:: EXTRACTED TEXT ::
As we saw last week, enthalpy and internal energy are state functions, which means that the sum of the heats of any set of steps that adds to give an overall reaction will have the same heat as doing the reaction directly. This is Hess’s Law. We will revisit this today and go on to see that if we use a special kind of thermochemical reaction, called the standard enthalpy of formation, we can calculate enthalpies of reactions without having to manipulate a series of individual thermochemical equations for each step.

## Success Criteria

- Be able to calculate enthalpy of a target reaction from a series of given reactions
- Be able to apply standard enthalpies of formation to calculate the enthalpy of a reaction
- Be able to do conversions between energy, wavelength, and frequency of electromagnetic radiation
- Be able to correlate state-to-state transitions with region of the electromagnetic spectrum and calculate the energy of a state-to-state transition

## Standard Conditions, State Functions and Hess's Law

Remember that the measured value of Δ*H* depends on the states of all reactants and products (*s*, *l*, *g*, *aq*) and the temperature and pressure under which the reaction occurs. In order to make meaningful direct comparisons, it is useful to define a set of standard conditions. By international agreement, **standard conditions** are defined as *T* = 25 ^{o}C;* P* = 1 atm; all substances in their usual states for these conditions (the **standard state**). The standard state of an element is its most stable state; e.g., H_{2}(g), C(*s*) – graphite, S_{8}(*s*), P_{4}(*s*). For compounds, the standard state is the most prevalent state under standard conditions; e.g., H_{2}O(*l*), CO_{2}(*g*), C_{2}H_{2}(*g*), C_{6}H_{6}(*l*).

:: MATERIAL PROVIDED ::
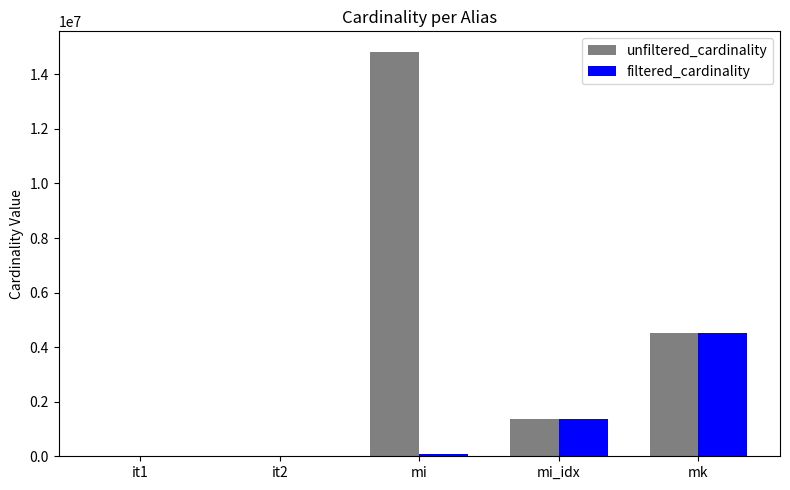

True or false: unfiltered_cardinality has a value of 1380035 at mi_idx.

True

:: WHAT THIS TASK INVOLVES ::
Please pull out the passage from the Hess's Law text, starting at the words "As we saw last" and stopping after "for each step.".

:: RESPONSE TO THIS EXERCISE ::
As we saw last week, enthalpy and internal energy are state functions, which means that the sum of the heats of any set of steps that adds to give an overall reaction will have the same heat as doing the reaction directly. This is Hess’s Law. We will revisit this today and go on to see that if we use a special kind of thermochemical reaction, called the standard enthalpy of formation, we can calculate enthalpies of reactions without having to manipulate a series of individual thermochemical equations for each step.